A nighttime of fear collapses back into daytime. My existence here in this tropical autumn once again seems bearable. In the end, my unease is never explained, a lesson never learned, a metamorphosis initiated but never completed. It is as if the two lobes of my brain, normally held together by magnetic attraction, are reversed and now repel each other. The space in between is peach fuzz. In the end, something is lost – lost to the journey itself, stolen by the forest itself. Dark understanding in hidden suggestions, “words heard in dreams, phrases spoken in nightmares.” slim insight from the disparity between a sense of belonging and a temporary loss of place.

At 5:30 am, the howler monkeys begin an eerie roar that sounds of bellowing cattle. It is the mourning sound of solitude.
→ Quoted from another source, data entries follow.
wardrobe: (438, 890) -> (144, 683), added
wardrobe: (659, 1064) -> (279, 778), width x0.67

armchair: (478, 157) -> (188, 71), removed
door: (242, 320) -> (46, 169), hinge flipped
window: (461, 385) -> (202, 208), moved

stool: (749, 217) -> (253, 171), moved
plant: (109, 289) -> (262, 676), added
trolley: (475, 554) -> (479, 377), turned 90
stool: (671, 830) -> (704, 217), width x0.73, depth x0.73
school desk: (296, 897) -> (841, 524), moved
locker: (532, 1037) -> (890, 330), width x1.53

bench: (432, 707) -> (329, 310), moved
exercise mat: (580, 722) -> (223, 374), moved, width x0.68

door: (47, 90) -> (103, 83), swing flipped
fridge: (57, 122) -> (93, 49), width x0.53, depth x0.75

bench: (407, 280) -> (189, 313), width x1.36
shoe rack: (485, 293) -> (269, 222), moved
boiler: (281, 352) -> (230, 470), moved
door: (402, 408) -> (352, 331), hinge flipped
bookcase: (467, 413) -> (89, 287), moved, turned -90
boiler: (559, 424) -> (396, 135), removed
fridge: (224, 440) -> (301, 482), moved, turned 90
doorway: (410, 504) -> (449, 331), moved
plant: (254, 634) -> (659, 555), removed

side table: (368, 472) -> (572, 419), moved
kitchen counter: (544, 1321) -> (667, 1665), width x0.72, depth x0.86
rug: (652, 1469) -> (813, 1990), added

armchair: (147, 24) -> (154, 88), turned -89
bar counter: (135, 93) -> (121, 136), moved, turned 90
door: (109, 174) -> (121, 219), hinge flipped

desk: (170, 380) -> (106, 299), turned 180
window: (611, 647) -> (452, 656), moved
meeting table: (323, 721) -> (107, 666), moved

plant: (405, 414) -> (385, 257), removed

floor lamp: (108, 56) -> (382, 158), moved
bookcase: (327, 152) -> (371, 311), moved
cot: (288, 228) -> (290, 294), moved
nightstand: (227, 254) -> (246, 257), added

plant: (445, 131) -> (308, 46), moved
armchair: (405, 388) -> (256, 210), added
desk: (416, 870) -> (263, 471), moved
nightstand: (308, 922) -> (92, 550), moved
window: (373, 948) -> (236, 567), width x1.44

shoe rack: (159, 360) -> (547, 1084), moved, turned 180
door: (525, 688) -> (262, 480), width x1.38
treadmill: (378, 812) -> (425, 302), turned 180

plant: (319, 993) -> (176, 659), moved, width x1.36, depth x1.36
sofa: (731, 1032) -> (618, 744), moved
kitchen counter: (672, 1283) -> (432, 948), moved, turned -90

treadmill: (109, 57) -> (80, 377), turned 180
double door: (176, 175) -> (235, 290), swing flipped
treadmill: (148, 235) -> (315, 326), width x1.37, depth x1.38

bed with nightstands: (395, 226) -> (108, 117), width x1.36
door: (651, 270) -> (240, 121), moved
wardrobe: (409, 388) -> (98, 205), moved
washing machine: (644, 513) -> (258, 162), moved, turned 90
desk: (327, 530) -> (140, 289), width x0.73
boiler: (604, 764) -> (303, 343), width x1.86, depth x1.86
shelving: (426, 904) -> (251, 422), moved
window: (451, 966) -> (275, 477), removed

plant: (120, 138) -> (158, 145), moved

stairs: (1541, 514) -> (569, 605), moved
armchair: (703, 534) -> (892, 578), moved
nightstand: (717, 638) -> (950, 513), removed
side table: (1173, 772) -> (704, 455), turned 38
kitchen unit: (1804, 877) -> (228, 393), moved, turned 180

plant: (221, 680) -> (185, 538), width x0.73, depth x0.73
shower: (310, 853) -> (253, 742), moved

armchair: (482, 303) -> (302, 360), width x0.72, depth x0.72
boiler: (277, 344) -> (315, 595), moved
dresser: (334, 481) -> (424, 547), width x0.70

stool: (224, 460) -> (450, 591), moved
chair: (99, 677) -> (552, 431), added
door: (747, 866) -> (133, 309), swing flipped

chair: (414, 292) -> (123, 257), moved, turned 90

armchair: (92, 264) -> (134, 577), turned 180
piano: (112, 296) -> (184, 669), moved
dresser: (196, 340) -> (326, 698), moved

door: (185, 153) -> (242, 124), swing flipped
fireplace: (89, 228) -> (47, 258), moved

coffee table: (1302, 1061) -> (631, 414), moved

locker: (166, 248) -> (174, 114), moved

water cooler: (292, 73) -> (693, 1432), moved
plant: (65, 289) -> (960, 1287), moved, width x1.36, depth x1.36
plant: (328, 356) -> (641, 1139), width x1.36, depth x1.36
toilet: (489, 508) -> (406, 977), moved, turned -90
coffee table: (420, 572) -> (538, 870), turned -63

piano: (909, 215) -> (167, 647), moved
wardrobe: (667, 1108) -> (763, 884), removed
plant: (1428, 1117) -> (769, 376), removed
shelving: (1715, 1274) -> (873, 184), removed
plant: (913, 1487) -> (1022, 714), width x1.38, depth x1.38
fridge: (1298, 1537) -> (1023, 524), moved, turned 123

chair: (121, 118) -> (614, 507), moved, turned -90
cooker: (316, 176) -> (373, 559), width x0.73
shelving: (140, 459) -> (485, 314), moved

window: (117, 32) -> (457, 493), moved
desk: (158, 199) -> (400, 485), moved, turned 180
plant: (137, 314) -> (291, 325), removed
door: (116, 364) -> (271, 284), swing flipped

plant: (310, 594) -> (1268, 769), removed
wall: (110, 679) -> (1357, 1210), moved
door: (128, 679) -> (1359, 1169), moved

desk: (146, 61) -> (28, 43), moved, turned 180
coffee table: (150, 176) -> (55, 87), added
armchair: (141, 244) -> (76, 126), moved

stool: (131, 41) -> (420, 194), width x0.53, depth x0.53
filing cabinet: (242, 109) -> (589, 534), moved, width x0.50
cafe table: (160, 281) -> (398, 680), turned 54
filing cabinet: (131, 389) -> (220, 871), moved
The noise resonates from a specially adapted pouch in the throat of the male that concentrates the sound and causes it to ricochet around the forest. I spend sunrise on the 120-foot tower overlooking the canopy and watch the forest go on and on. The light brings every drop of water on every leaf into bright, painful detail. The huge Ceiba tree support is just one of the thousands that houses flocks of raucous birds, screaming insects and garrulous frogs. There is the soft thud of fruits hitting the ground - warm and heavy as a duck shot out of the autumn sky in a place far from here.

All quotes from The Heart of Darkness by Joseph Conrad.